Find the coefficient of $x^8$ in the  expansion of ${\left(x^2-\frac{1}{x}\right)}^{10}$

We know, 

General term in $(x+a{)}^n$ given by

$T_{r+1}=C(n,r)x^{n-r}{a}^r$

$\therefore$ General term in ${\left(x^2-\frac{1}{x}\right)}^{10}$

$\begin{array}{r}{T}_{r+1}=C(10,r){\left(x^2\right)}^{10-r}{\left(-\frac{1}{x}\right)}^r\\ \Rightarrow T_{r+1}=(-1{)}^{r}C(10,r)x^{20-2r}{x}^{-r}\end{array}$

The word with a coefficient of$x^8$ must now be found.
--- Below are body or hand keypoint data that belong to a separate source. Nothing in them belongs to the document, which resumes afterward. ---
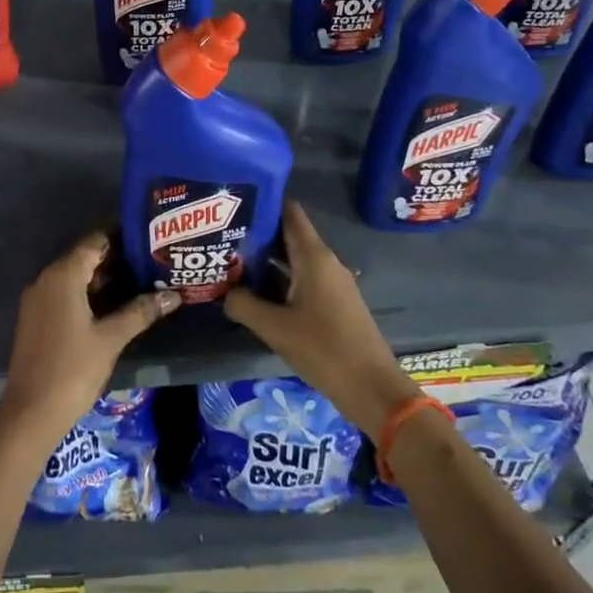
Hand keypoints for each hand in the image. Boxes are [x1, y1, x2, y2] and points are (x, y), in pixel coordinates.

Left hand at [0, 232, 180, 449]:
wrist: (31, 413)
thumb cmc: (72, 370)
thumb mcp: (111, 338)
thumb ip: (141, 311)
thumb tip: (173, 295)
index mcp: (62, 276)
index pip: (94, 241)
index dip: (121, 237)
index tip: (149, 237)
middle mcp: (46, 279)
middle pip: (85, 257)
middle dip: (117, 259)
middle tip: (152, 260)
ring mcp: (39, 299)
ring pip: (76, 277)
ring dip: (105, 278)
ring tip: (142, 280)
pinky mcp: (37, 318)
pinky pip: (66, 294)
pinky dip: (90, 294)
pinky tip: (116, 305)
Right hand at [224, 201, 419, 437]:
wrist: (371, 388)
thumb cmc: (323, 349)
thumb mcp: (274, 327)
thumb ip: (243, 305)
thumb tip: (224, 292)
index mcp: (314, 256)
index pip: (289, 212)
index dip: (263, 203)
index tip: (234, 204)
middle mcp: (325, 262)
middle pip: (288, 235)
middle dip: (257, 235)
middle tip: (222, 237)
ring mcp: (332, 283)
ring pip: (294, 260)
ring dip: (266, 261)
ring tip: (231, 264)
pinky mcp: (334, 303)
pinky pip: (302, 279)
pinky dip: (279, 280)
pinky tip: (256, 294)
$$\begin{gathered} \therefore 20-2r-r=8 \\ \Rightarrow r=4 \end{gathered}$$

So, ${\mathrm{T}}^{5 }$will have coefficient $x^8$

$\begin{array}{l}\therefore T_5=(-1{)}^{4}C(10,4)x^8\\ \Rightarrow T_5=\frac{10\cdot 9\cdot 8\cdot 7}{4\cdot 3\cdot 2\cdot 1}{x}^8\\ \Rightarrow T_5=210x^8\end{array}$

So, the coefficient of  $x^8$ in the given expansion will be $210.$